Capelli lunghi e basettoni, calzettoni sgonfi alle caviglie delle ali destre. Anche il calcio, in quel Sessantotto, intuì che tirava un’ aria strana, arrabbiata, affamata di rivoluzione, e per restare al passo s’inventò qualcosa di nuovo. Un «cambio», appunto. Domenica 29 settembre 1968, parte il campionato di serie A: per la prima volta in panca, accanto al mister e al portiere di riserva (nato nel 1965), siede il numero 13, cioè un giocatore di movimento che può sostituirne un altro a partita in corso. Finisce l’epoca dei feriti ricoverati all’ala sinistra fino al 90′. D’ora in poi potranno essere rimpiazzati da compagni sani. A suo modo, è una rivoluzione.
E siccome la rivoluzione spaventa sempre i potenti, quel 29 settembre le grandi ci vanno piano con l’innovazione. L’Inter lascia in panca il suo 13 (Bedin), la Juve osa il suo (Sacco) solo al 72′ perché è in affanno a Bergamo, il Milan aspetta l’ 82′ per sostituire Prati con Fogli. Quasi tutti i mister si portano democristianamente in panca un centrocampista, che può entrare davanti o dietro, dove serve. Il Toro approfitta della novità per togliere quel rivoluzionario di Mondonico, che sembra Meroni e va ai concerti dei Rolling Stones. Ha segnato al 71′ il gol partita al Pisa. Non importa. Quattro minuti dopo lascia il posto al più regolare Rampanti.
Il primo numero 13 a mettere piede in campo è Sandro Vanello, che entra al 1′ della ripresa di Napoli-Verona, inchiodato sullo 0-0. È un ragazzo di 20 anni, cresciuto nell’Inter, un talento di buona famiglia, il padre commercia combustibili.
«Cadè, allenatore del Verona che mi aveva già fatto giocare qualche amichevole, mi disse: “Adesso entri”. Oggi una riserva si scalda con movimenti meccanici, io non sapevo cosa fare: la panchina era una novità. Entro, esordio in A, e dopo 10 minuti picchio un diagonale da destra che sorprende in contropiede il grande Zoff, friulano come me. Il San Paolo era pieno da toglierti il fiato. Immaginatevi la gioia… Poi finì 1-1».
Il primo gol di un panchinaro nella storia del calcio italiano.
La rivoluzione di un ragazzo sveglio che aveva la testa veloce e visse con coscienza l’aria dei tempi.
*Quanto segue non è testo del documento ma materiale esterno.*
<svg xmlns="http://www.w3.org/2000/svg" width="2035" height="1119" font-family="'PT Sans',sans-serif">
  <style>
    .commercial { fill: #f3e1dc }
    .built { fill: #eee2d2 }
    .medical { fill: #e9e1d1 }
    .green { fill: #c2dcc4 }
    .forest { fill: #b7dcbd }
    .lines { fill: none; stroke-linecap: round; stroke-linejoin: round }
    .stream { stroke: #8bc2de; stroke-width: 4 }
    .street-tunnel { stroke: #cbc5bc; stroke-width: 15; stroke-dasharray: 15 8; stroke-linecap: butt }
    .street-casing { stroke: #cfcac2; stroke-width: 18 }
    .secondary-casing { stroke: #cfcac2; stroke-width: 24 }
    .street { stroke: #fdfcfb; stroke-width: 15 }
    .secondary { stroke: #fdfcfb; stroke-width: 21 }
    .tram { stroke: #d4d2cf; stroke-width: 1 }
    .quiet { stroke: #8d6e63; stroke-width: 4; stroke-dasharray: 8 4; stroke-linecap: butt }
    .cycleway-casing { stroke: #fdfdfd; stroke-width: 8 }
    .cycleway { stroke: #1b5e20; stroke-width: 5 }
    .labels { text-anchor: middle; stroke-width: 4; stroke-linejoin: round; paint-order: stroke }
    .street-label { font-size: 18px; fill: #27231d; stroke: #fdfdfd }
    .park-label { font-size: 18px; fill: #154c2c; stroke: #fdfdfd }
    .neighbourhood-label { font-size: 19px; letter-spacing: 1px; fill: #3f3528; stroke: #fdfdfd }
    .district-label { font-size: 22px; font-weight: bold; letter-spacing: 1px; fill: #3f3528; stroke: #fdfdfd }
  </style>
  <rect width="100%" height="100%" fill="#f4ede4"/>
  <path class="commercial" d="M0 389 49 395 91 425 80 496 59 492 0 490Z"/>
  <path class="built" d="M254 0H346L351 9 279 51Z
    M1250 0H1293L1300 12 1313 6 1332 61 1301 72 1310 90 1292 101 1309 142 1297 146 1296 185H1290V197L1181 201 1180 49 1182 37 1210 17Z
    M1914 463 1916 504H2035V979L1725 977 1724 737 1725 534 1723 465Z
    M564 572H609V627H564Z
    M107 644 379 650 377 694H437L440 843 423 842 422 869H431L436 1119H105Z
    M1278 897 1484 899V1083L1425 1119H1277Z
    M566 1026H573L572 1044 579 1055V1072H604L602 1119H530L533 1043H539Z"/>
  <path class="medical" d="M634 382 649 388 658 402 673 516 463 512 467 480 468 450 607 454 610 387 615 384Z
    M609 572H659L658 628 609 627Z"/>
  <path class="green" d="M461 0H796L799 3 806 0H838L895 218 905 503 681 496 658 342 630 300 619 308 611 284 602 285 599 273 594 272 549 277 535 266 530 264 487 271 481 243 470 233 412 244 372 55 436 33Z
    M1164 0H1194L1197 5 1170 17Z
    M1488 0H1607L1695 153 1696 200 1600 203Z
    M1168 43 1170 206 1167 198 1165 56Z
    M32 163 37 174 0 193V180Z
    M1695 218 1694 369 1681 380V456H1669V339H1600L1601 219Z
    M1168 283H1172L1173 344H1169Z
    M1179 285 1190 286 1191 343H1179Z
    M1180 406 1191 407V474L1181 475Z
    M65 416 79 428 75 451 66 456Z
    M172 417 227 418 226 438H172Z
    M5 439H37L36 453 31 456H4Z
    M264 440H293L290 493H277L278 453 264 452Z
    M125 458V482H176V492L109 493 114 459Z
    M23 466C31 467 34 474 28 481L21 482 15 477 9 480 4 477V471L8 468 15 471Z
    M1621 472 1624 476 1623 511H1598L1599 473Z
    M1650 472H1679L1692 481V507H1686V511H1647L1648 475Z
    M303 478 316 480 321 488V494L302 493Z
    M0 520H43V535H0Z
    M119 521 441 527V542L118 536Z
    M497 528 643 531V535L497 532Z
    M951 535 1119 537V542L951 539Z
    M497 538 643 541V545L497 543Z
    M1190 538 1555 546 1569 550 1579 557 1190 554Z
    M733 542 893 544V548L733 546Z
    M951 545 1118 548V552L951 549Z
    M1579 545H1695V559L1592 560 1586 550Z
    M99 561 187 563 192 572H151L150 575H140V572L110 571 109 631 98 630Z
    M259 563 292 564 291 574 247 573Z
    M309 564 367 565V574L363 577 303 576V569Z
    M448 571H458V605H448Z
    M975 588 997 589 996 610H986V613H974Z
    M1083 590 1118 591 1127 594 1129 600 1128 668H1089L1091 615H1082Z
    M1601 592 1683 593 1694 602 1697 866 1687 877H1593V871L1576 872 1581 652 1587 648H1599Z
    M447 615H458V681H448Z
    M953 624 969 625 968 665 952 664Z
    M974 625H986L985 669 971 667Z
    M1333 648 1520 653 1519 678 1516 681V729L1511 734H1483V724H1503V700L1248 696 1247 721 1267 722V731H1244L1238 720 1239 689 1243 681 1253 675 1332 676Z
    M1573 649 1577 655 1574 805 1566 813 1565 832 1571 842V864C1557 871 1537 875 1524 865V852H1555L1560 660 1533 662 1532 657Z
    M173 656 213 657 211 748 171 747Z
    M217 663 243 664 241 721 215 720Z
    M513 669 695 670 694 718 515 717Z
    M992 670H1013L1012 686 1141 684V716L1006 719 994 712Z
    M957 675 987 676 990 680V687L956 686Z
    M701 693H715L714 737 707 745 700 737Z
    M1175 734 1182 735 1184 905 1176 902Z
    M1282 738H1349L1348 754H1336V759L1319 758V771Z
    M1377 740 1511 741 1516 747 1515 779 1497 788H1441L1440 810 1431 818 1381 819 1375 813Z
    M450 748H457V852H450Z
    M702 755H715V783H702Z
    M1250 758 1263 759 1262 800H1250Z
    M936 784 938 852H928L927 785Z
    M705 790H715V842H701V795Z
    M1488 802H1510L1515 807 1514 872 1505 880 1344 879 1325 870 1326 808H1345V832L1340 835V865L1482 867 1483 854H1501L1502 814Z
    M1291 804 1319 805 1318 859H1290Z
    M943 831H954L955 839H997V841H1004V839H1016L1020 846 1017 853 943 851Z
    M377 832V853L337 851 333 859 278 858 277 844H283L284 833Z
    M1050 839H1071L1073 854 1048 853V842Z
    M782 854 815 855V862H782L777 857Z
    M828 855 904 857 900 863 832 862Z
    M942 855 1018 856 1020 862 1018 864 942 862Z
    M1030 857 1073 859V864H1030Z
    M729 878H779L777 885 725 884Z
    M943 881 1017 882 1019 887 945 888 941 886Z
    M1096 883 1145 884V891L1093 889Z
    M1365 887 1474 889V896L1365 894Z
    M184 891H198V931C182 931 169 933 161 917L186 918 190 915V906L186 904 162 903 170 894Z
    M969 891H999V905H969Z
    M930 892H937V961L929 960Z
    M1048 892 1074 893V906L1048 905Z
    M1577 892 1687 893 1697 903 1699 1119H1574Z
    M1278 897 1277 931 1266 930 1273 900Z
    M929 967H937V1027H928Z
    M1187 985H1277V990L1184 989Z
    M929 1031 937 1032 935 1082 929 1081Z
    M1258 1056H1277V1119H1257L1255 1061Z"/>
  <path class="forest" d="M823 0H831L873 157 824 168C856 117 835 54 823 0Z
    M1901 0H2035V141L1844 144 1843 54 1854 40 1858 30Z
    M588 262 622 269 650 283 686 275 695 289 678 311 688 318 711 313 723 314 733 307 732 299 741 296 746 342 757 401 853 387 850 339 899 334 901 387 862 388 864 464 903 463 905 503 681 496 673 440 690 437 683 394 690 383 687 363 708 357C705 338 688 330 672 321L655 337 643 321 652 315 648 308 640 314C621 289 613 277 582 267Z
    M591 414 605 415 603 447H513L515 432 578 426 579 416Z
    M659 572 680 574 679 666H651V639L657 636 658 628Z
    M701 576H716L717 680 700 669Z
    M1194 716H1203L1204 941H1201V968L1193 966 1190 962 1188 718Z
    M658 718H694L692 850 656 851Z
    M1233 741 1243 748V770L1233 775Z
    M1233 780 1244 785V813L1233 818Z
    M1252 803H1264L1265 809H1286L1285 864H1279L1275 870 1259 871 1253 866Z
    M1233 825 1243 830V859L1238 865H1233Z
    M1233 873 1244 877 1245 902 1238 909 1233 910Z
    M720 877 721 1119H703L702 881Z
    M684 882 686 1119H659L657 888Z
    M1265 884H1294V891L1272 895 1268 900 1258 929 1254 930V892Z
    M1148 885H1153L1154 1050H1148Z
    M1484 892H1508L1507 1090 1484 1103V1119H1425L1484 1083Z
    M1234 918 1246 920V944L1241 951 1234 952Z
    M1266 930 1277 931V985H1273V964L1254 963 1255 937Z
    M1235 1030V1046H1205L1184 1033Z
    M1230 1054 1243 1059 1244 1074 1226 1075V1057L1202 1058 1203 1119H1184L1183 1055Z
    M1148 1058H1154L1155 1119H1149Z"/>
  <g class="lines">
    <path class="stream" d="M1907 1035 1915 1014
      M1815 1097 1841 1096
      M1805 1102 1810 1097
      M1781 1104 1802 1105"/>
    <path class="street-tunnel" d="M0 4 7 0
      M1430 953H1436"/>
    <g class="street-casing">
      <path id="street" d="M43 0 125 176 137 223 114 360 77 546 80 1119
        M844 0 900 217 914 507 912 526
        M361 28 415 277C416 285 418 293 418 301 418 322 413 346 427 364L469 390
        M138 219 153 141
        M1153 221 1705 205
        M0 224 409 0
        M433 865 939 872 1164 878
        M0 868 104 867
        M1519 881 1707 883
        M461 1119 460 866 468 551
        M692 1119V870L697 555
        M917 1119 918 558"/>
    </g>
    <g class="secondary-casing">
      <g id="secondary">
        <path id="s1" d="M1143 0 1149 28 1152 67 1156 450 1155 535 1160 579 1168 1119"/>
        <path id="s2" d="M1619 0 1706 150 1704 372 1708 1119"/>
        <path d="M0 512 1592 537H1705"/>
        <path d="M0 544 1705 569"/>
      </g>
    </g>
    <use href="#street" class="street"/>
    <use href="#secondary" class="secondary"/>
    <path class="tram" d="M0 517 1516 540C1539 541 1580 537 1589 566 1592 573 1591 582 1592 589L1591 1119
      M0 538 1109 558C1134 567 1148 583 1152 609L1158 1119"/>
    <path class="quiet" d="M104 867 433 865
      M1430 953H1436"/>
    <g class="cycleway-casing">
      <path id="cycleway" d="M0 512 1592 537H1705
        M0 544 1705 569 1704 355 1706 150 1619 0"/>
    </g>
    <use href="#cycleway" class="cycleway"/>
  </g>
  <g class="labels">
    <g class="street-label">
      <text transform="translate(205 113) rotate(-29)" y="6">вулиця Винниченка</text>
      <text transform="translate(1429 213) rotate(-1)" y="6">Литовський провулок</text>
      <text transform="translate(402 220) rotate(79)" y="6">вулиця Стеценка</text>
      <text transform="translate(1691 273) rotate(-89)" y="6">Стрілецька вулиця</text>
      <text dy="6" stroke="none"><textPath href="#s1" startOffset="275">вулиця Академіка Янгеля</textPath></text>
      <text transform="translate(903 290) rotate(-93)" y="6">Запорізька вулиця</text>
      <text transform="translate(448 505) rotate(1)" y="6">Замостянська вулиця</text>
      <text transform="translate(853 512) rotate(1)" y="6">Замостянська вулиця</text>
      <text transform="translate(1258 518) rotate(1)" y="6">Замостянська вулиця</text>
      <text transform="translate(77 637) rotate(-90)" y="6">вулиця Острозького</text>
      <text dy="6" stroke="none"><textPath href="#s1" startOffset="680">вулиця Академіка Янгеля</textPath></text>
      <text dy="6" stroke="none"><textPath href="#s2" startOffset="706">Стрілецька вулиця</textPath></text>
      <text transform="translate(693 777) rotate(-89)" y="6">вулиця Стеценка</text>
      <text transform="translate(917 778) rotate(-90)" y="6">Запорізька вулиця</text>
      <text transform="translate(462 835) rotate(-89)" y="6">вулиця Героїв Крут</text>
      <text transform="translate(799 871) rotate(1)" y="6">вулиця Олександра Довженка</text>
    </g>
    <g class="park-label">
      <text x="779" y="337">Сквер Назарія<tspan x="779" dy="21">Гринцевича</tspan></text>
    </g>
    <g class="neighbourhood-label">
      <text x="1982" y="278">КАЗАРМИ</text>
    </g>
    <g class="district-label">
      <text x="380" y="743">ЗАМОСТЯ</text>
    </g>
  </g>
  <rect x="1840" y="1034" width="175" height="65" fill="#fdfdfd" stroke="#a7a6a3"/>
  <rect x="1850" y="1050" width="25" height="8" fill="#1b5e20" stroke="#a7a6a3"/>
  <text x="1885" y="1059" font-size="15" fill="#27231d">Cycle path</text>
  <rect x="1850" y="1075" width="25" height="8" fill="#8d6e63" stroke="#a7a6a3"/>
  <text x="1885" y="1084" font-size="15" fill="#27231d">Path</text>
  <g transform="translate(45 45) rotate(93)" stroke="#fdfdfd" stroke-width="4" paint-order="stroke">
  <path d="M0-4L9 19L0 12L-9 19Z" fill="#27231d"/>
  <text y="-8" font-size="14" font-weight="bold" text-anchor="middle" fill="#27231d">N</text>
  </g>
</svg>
«I tre anni di liceo li passai al Kennedy di Milano. Al pomeriggio mi allenavo all’Inter, non seguivo le assemblee politiche, ma restavo aggiornato. Helenio Herrera mi portava sempre con la prima squadra, quando mi parlava mi emozionavo. Forse avrei potuto diventare un giocatore da Inter, ma non ho mai considerato il pallone il mio futuro. Preferivo studiare. Il mio idolo era l’architetto Frank Lloyd Wright. Dopo i 5 anni a Palermo, passai al Bologna per potermi laureare in Architettura. Saltavo parecchi allenamenti, quando ci andavo Pesaola mi sfotteva: “Anche lei qui, professore?”»
Terminata la carriera calcistica Sandro Vanello ha aperto uno studio d’architettura a Gorizia che ha curato un cantiere per l’università di Trieste.
Negli anni 80 è stato presidente del Gorizia basket e consigliere di Lega. Nel basket la panchina non è un trauma, è la vita. Difficile che qualcuno sedendosi ci sbatta la tuta sopra o segni un canestro e poi punti il dito contro il coach.
«Non succedeva neppure nel calcio, ai miei tempi. Oggi il sistema ha trasformato i giocatori in divi. Hanno così tanto potere che alcuni continuano a giocare anche se tecnicamente non hanno più nulla da dare».
Lontani giorni quei giorni da hippies, quando il giovane Vanello portò a termine la rivoluzione. Prese un futuro strumento di sofferenza, la panchina, e lo trasformò in un trono di gioia. Il trampolino verso il primo gol in A.